Paseo is a self-hosted interface for running coding agents across desktop, mobile, web, and command-line clients. The project is designed for developers who already use agent CLIs such as Claude Code, Codex, GitHub Copilot CLI, OpenCode, or Pi and want one control surface for starting, monitoring, and coordinating those agents. Its core architecture is a local daemon that manages agent processes on the user’s own machine.
The self-hosted design is the most important part of Paseo. Agents run in the user’s local development environment, with local repositories, credentials, tools, configuration, and skills. That means a developer can keep execution close to the machine where the code and permissions already live. Clients such as the desktop app, mobile app, web app, and CLI connect to the daemon, so a task can be started from a desk and checked later from a phone.
Paseo is not trying to be a new foundation model. It is orchestration software for existing coding agents. The README describes parallel agent runs, live output attachment, follow-up messages, and remote daemon workflows. The CLI examples show commands for running tasks with Claude or Codex providers, listing running agents, attaching to a session, and sending additional instructions. Paseo also ships skills for handoffs, loops, advisors, and committee-style analysis.
The repository is open source under AGPL-3.0, but users still need the underlying agent CLIs and credentials. In practice, that means model or subscription costs come from Claude Code, Codex, Copilot, OpenCode, Pi, or whatever provider is connected. Paseo’s role is to coordinate those tools and make them reachable from multiple devices, not to replace their billing or setup requirements.
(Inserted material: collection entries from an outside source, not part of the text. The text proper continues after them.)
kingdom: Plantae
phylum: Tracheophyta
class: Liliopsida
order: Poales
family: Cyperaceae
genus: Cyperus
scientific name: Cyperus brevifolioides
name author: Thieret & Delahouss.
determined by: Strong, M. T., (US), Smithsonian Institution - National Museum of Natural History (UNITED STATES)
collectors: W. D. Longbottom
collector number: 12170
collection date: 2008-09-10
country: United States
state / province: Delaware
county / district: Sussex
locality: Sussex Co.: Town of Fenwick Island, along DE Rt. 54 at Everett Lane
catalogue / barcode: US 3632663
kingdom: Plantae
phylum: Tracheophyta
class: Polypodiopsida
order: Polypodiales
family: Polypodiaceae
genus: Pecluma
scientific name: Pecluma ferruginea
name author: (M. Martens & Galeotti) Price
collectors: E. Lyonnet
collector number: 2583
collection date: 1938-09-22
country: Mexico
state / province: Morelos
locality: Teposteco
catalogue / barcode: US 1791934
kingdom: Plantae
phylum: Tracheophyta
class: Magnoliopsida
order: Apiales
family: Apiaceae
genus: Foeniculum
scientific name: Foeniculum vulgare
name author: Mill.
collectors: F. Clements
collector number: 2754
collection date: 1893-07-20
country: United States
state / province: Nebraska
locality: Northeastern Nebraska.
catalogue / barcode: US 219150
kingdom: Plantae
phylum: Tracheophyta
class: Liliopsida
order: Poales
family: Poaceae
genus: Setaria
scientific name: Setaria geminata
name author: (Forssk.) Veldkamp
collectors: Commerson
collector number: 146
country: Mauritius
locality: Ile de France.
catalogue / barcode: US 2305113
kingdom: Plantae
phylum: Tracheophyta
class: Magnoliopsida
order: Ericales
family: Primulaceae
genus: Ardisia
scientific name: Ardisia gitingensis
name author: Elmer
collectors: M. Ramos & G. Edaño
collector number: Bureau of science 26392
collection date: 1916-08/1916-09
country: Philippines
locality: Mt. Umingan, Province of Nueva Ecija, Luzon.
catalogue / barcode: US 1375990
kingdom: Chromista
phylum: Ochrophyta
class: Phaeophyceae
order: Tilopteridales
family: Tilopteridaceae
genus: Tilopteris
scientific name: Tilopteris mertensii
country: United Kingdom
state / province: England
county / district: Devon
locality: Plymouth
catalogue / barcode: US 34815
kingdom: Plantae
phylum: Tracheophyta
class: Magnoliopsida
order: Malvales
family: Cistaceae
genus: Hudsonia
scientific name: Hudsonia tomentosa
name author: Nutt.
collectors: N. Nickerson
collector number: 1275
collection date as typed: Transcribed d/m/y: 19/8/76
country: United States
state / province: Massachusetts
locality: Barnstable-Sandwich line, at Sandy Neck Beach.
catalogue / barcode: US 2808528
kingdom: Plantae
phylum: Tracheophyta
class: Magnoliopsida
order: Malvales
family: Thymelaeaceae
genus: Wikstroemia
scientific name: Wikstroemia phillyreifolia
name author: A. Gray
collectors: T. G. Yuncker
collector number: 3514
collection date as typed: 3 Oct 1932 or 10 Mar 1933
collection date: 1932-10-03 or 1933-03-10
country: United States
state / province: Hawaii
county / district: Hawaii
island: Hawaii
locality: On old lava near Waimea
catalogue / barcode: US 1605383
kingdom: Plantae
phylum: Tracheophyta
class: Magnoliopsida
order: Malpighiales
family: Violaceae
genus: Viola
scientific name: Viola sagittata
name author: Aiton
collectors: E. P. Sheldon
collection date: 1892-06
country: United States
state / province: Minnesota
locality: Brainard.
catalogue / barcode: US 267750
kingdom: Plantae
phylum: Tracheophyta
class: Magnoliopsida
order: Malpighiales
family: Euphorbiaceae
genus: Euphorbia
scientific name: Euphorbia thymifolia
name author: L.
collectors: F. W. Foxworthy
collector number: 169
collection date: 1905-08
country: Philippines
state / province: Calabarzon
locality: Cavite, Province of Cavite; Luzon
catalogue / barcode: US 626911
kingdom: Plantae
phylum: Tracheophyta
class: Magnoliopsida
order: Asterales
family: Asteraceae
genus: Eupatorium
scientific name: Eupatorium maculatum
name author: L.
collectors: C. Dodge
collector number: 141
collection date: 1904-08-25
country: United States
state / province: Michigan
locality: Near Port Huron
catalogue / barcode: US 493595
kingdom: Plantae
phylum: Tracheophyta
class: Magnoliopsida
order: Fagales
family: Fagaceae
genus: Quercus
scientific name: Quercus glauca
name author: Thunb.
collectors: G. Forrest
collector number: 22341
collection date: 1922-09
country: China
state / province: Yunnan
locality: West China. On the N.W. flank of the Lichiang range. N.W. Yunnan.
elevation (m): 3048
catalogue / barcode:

Paseo is best for developers and engineering teams experimenting with multi-agent coding workflows. It can help when agents need to run in parallel, when work should continue on a local workstation, or when a developer wants to supervise tasks remotely. It is less useful for nontechnical users or teams that want a fully hosted coding platform. The value is local control, cross-device access, and practical orchestration for agentic software development.
For OpenTools readers, the first evaluation should focus on security and fit with existing development habits. Install the daemon on a noncritical machine, connect one provider, run a narrow task, and inspect how logs, credentials, worktrees, and follow-up messages are handled. Teams using remote access should review network exposure before leaving a daemon reachable from other devices.
The listing should be reviewed again when the project publishes new pricing, setup, or security documentation. Until then, the safest approach is to treat the official website or repository as the source of truth, validate claims before production use, and start with a narrow pilot that measures whether the tool saves real workflow time.